Les premiers conflits
En 1811, Thomas Douglas, comte de Selkirk, philanthrope écossais et actionnaire important de la CBH[1] à Londres, obtient de celle-ci 300,000 km2 de terre le long des rivières Rouge et Assiniboine, dont les frontières touchent le Manitoba et le Dakota-du-Nord actuels. Il désire y créer une colonie pour établir des colons écossais des Highlands et des îles Orcades ainsi que des Irlandais. Ceux-ci pourront approvisionner en denrées les employés de la CBH[1], au lieu d'avoir recours au pemmican fournis par les Métis francophones. Douglas voulait aussi freiner le commerce de la CNO[2].
Les premiers colons écossais et irlandais arrivent en 1812 sous le commandement de Miles MacDonnell, gouverneur de la colonie, appelée Assiniboia, et construisent le fort Douglas, tout près du fort Gibraltar qui appartenait à la CNO[2]. Les colons ont énormément de difficulté à survivre à leur premier hiver et c'est grâce aux Métis de la CNO[2] et de la CBH[1] qu'ils parviennent à le traverser de peine et de misère.
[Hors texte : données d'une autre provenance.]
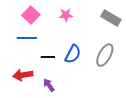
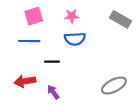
pink square: (31, 15) -> (34, 16), turned 30
blue semicircle: (73, 54) -> (75, 39), moved, turned 60
gray ellipse: (105, 55) -> (114, 86), moved, turned 35

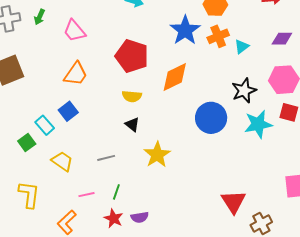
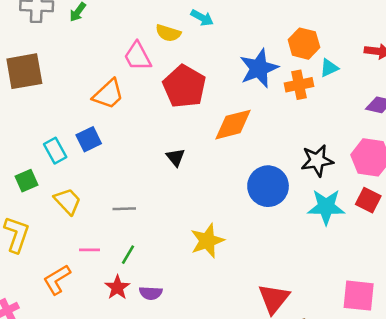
pink trapezoid: (74, 31) -> (138, 56), moved
cyan triangle: (242, 47) -> (329, 68), moved
yellow semicircle: (132, 96) -> (168, 33), moved
black triangle: (132, 124) -> (176, 157), moved
green square: (27, 142) -> (26, 181), moved
yellow star: (157, 155) -> (207, 241), moved

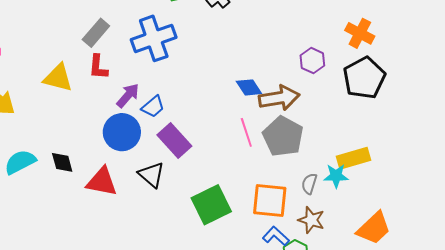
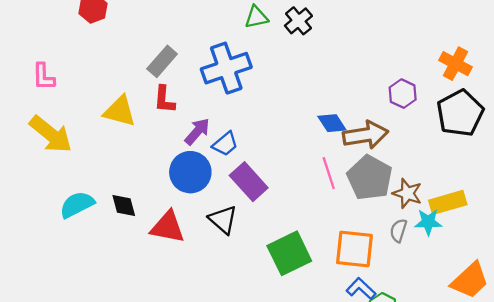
brown star: (311, 220) -> (407, 193), moved

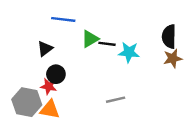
Vu que les récoltes de la première année suffisaient à peine à nourrir la jeune colonie, en 1814, le gouverneur MacDonnell lance la proclamation interdisant toute exportation de provisions en dehors de la colonie, incluant évidemment l'exportation de pemmican, ce qui rend furieuse toute la population métisse locale et menace sérieusement le système de transportation de la CNO[2]. Cette malheureuse décision eut comme résultat que la CNO[2] réussit à convaincre les Métis que leur survie était menacée et qu'ils devaient s'opposer au développement de la colonie. Les employés de la CNO[2], aidés d'un groupe de Métis, arrêtent le gouverneur, attaquèrent le fort Douglas et le brûlèrent. Les colons se retirent de la colonie. L'année suivante, MacDonnell sera remplacé par Robert Semple.
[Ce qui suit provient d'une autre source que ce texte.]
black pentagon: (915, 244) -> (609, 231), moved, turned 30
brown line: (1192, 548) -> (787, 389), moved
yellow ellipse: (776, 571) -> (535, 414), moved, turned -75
En 1816, Semple et les colons reviennent à la rivière Rouge et s'emparent du fort Gibraltar et le détruisent. Mais les Métis préparent une contre-attaque. Cuthbert Grant, capitaine général des Métis du Nord-Ouest, réunit une centaine de cavaliers métis pour escorter une cargaison de pemmican au lac Winnipeg afin d'approvisionner les brigades de canots en route vers l'Athabasca. Voulant éviter le Fort Douglas, Grant et ses hommes se dirigent vers un endroit appelé la Grenouillère, mais le terrain marécageux les oblige de raccourcir leur circuit et ils sont aperçus par une sentinelle du fort Douglas. Semple et vingt-quatre hommes partent les intercepter. Ils se rencontrent et un coup de fusil est tiré; Semple est blessé à la jambe. Ceci déclenche une bataille au fusil. En quelques minutes, Semple et vingt de ses hommes sont tués, contre un seul Métis. Grant prend un des hommes de Semple prisonnier et l'envoie demander la capitulation du fort Douglas. La colonie capitule sur le champ.
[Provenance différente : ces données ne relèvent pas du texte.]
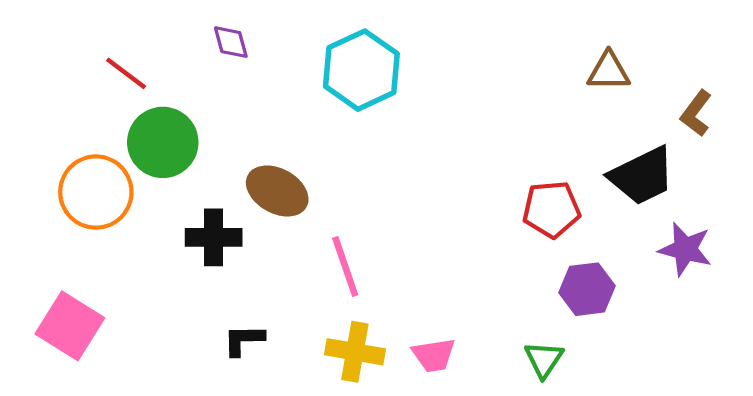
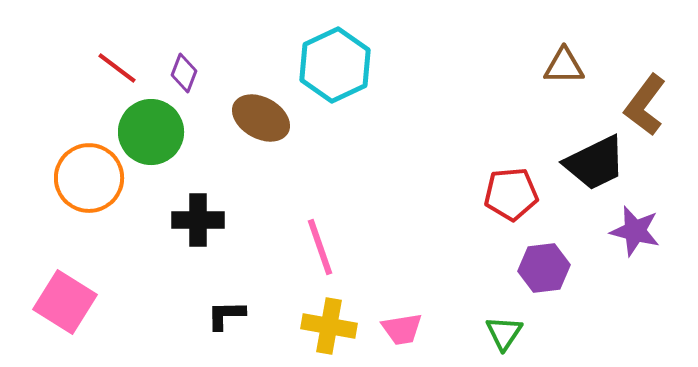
purple diamond: (231, 42) -> (184, 73), moved, turned 36
brown L-shape: (696, 113) -> (645, 105), size x1.4
brown ellipse: (277, 191) -> (261, 118), moved

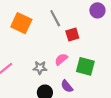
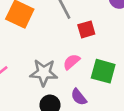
gray star: (40, 68) -> (44, 73), size x1.5

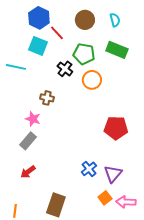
Cette bataille marquera le début d'une guerre totale entre les hommes de la CBH[1] et ceux de la CNO[2] et, pour les Métis, c'est la première prise de conscience qu'ils représentent une « nouvelle nation », distincte et des Blancs et des Amérindiens. Bientôt, de nombreux événements de plus en plus violents incitent le gouvernement britannique à exiger que les compagnies rivales règlent leurs différends. En 1821, les deux compagnies fusionnent, toujours sous l'appellation de la CBH[1]; les actionnaires et les officiers de la CNO[2] continuent de partager les profits de la traite et la majorité des dirigeants deviennent des employés de la nouvelle CBH[1]. Par contre, la colonie de Selkirk est un échec et les terres sont revendues à la CBH[1] en 1836. De nombreux Métis, employés de la CNO[2] voient leur emploi disparaître et se résignent à s'établir sur des lopins de terre dans la colonie, devenant surtout charretiers, transportant des vivres, des peaux ou des os de bison, des marchandises, etc., un peu partout dans l'Ouest.